His accuracy was legendary. He was the toast of the game in America, winning $1,000 dollar challenge matches (about $27,000 today), endorsing products for pay (a first for a golfer) and charging $100 a guest to play with him at resorts (about $2,700 in today’s dollars).

But it all fell apart, and fast. Even at his peak it was not easy to like him, what with his pugnacious and proud demeanor and chip on his shoulder. Sympathy for him was scarce.

Some say his demise was hastened in 1914 when a ship he was taking home from England was rammed and he had to hop into a lifeboat. He also lost most of his fortune around that time after some poor stock investments, and he was rumored to have broken up with a young lady in Boston. What we do know for certain is that he suffered some sort of breakdown in 1914, and he never played in another major.

His career results in the majors:

U.S. Open, 1909-1914: T49, 2, 1, 1, 8, T9.

The Open Championship, 1913: T5

And then he was gone.

While clearly his words before that 1913 U.S. Open are extremely tame by today‘s standards, his eruption at Shawnee was indeed deemed offensive. With the benefit of hindsight, his outburst was a signal that he likely had he had emotional or mental issues that went barely diagnosed and certainly untreated. It was sadly customary at the time.

According to the National Alliance on Mental Illness, 20 percent of adults experience mental illness each year and five percent have what’s deemed a serious mental illness. It’s a huge cause of suicide.

A layman might speculate that McDermott’s emotional and mental well-being were too fragile to handle by himself the challenges — including his successes — that life tossed at him.

But today it’s easy to imagine that McDermott probably had something in common with others who are now, thankfully, unashamed of being open about their mental challenges, and who have sophisticated medical, pharmaceutical and therapeutic assistance available to address and overcome their challenges and enable a return to competition.

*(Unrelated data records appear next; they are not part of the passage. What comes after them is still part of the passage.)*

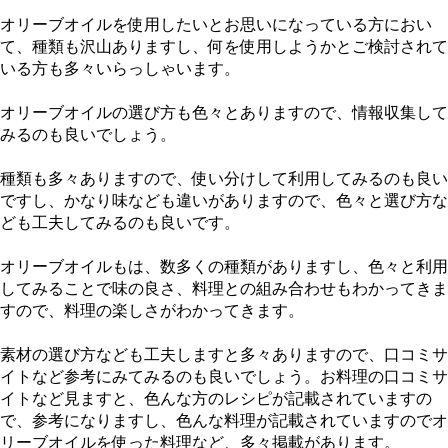
オリーブオイルを使用したいとお思いになっている方におい
て、種類も沢山ありますし、何を使用しようかとご検討されて
いる方も多々いらっしゃいます。
オリーブオイルの選び方も色々とありますので、情報収集して
みるのも良いでしょう。
種類も多々ありますので、使い分けして利用してみるのも良い
ですし、かなり味なども違いがありますので、色々と選び方な
ども工夫してみるのも良いです。
オリーブオイルもは、数多くの種類がありますし、色々と利用
してみることで味の良さ、料理との組み合わせもわかってきま
すので、料理の楽しさがわかってきます。
素材の選び方なども工夫しますと多々ありますので、口コミサ
イトなど参考にみてみるのも良いでしょう。お料理の口コミサ
イトなど見ますと、色んな方のレシピが記載されていますの
で、参考になりますし、色んな料理が記載されていますのでオ
リーブオイルを使った料理など、多々掲載があります。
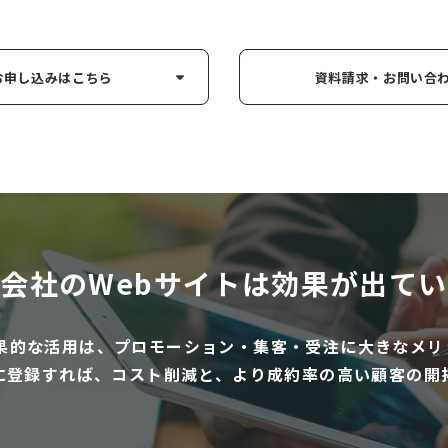
お申し込み
はこちら
資料請求・お問い
合
会社のWebサイトは
効果が出てい
効果的な活用は、プロモーション・集客・受注に大きなメリ
に登録すれば、コスト削減と、より成約率の高い顧客の開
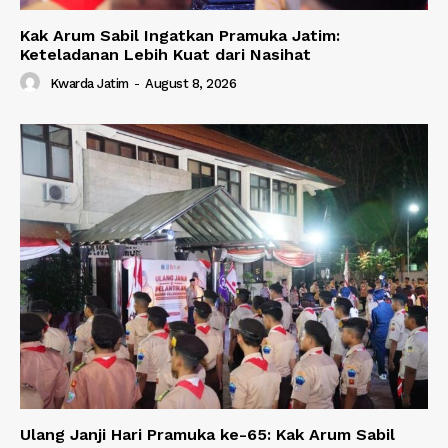
Kak Arum Sabil Ingatkan Pramuka Jatim:
Keteladanan Lebih Kuat dari Nasihat
Kwarda Jatim
-
August 8, 2026
Ulang Janji Hari Pramuka ke-65: Kak Arum Sabil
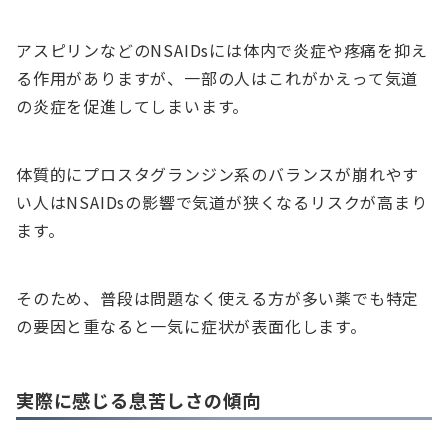
アスピリンなどのNSAIDsには体内で炎症や疼痛を抑え
る作用がありますが、一部の人はこれがかえって気道
の炎症を促進してしまいます。
体質的にプロスタグランジン系のバランスが崩れやす
い人はNSAIDsの影響で気道が狭くなるリスクが高まり
ます。
そのため、普段は問題なく使える方が多い薬でも特定
の要因と重なると一気に症状が表面化します。
実際に感じる息苦しさの傾向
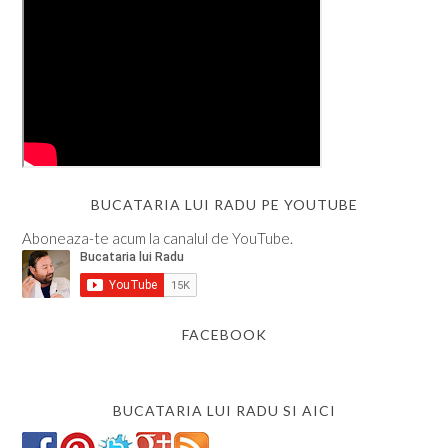
BUCATARIA LUI RADU PE YOUTUBE
Aboneaza-te acum la canalul de YouTube.
FACEBOOK
BUCATARIA LUI RADU SI AICI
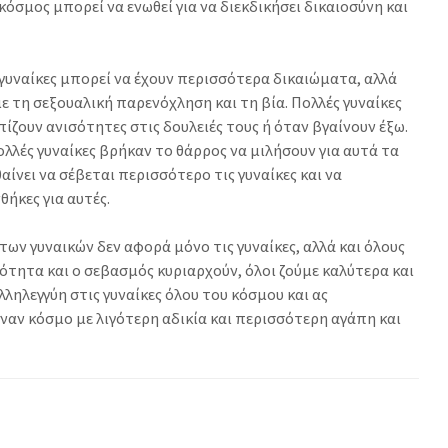
κόσμος μπορεί να ενωθεί για να διεκδικήσει δικαιοσύνη και
ι γυναίκες μπορεί να έχουν περισσότερα δικαιώματα, αλλά
ε τη σεξουαλική παρενόχληση και τη βία. Πολλές γυναίκες
ζουν ανισότητες στις δουλειές τους ή όταν βγαίνουν έξω.
ολλές γυναίκες βρήκαν το θάρρος να μιλήσουν για αυτά τα
αίνει να σέβεται περισσότερο τις γυναίκες και να
θήκες για αυτές.
των γυναικών δεν αφορά μόνο τις γυναίκες, αλλά και όλους
σότητα και ο σεβασμός κυριαρχούν, όλοι ζούμε καλύτερα και
λληλεγγύη στις γυναίκες όλου του κόσμου και ας
έναν κόσμο με λιγότερη αδικία και περισσότερη αγάπη και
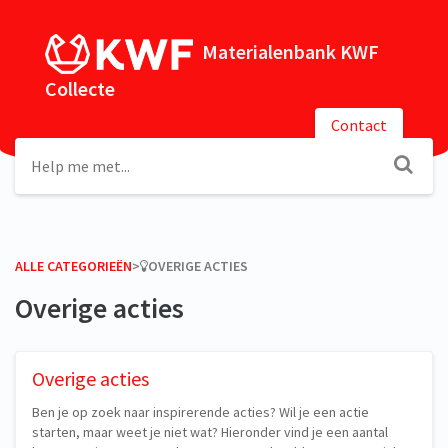
Materialenbank KWF
Collecte
Contact
ALLE CATEGORIEËN
​>​
​OVERIGE ACTIES
Overige acties
Overige acties
Ben je op zoek naar inspirerende acties? Wil je een actie
starten, maar weet je niet wat? Hieronder vind je een aantal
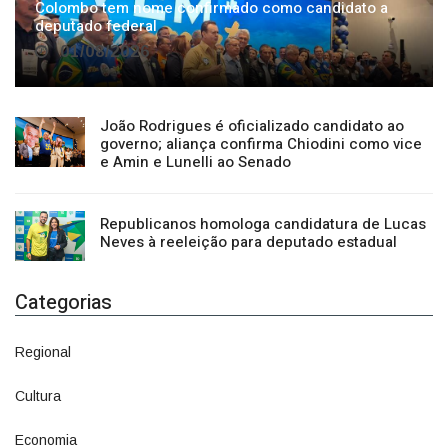
01/08/2026
João Rodrigues é oficializado candidato ao
governo; aliança confirma Chiodini como vice
e Amin e Lunelli ao Senado
Republicanos homologa candidatura de Lucas
Neves à reeleição para deputado estadual
Categorias
Regional
1500
Cultura
941
Economia
1380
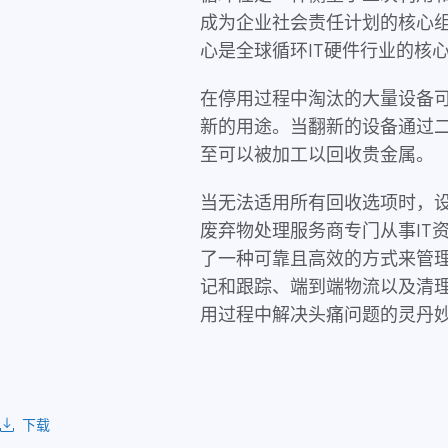
成为企业社会责任计划的核心组
心是全球循环IT硬件行业的核心
在停用过程中淘汰的大量设备
新的用途。当翻新的设备通过
至可以被加工以回收贵金属。
当无法适用所有回收选项时，
废弃物处理服务商专门从事IT资
了一种可靠且高效的方式来管理
记和跟踪、端到端物流以及清理
用过程中解决头痛问题的灵丹
下载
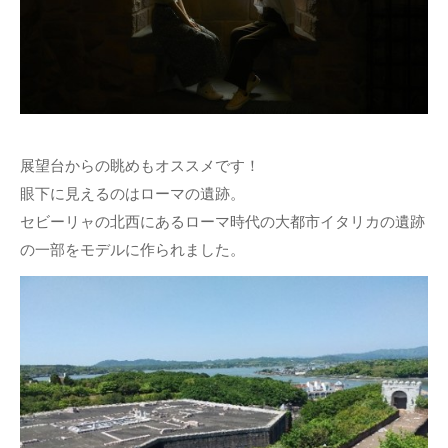
展望台からの眺めもオススメです！
眼下に見えるのはローマの遺跡。
セビーリャの北西にあるローマ時代の大都市イタリカの遺跡
の一部をモデルに作られました。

I stumbled across McDermott’s story while researching young players with multiple majors. He won seven tournaments (two U.S. Opens, three Philadelphia Opens and a Western Open — then considered a major — and the Shawnee Open). His story touches me. White-hot genius that needed some care and feeding and instead received an official state designation of being a Lunatic and residing in an institution for almost 60 years. He is not enshrined in the World Golf Hall of Fame which, I submit, is an omission needing to be rectified.

The coda to McDermott’s life struggles came in 1971, when his sisters and some hospital attendants took him to the U.S. Open at Merion that was won by Lee Trevino, another star not to the manner-born and in 1971 at the peak of his powers.

One can only imagine how McDermott was beheld by the swells at Merion, how they might have wondered why this small, shriveled, old, oddly dressed man was allowed access to the Merion locker room and clubhouse — and they surely wondered who he was.

If they only knew.

But one man did know. As relayed by golf historian John Coyne:

“At Merion because of his dress and appearance, he was ordered out of the golf shop and told not to go near the clubhouse where he had hoped to visit the players. With his hospital attendants, he turned away and started to leave, to go back to the hospital when Arnold Palmer [the King was a keen student of golf history], of all people, recognized the old man, this two-time U.S. Open Championship winner, and put his arms around Johnny McDermott. They talked golfer to golfer, champion to champion, and Palmer then arranged for McDermott to stay at the tournament as his special guest, with all clubhouse rights and privileges.”

Just weeks later, at 80, John McDermott, the first American to win the U.S. Open and still the youngest, passed away in his sleep, with very little notice taken.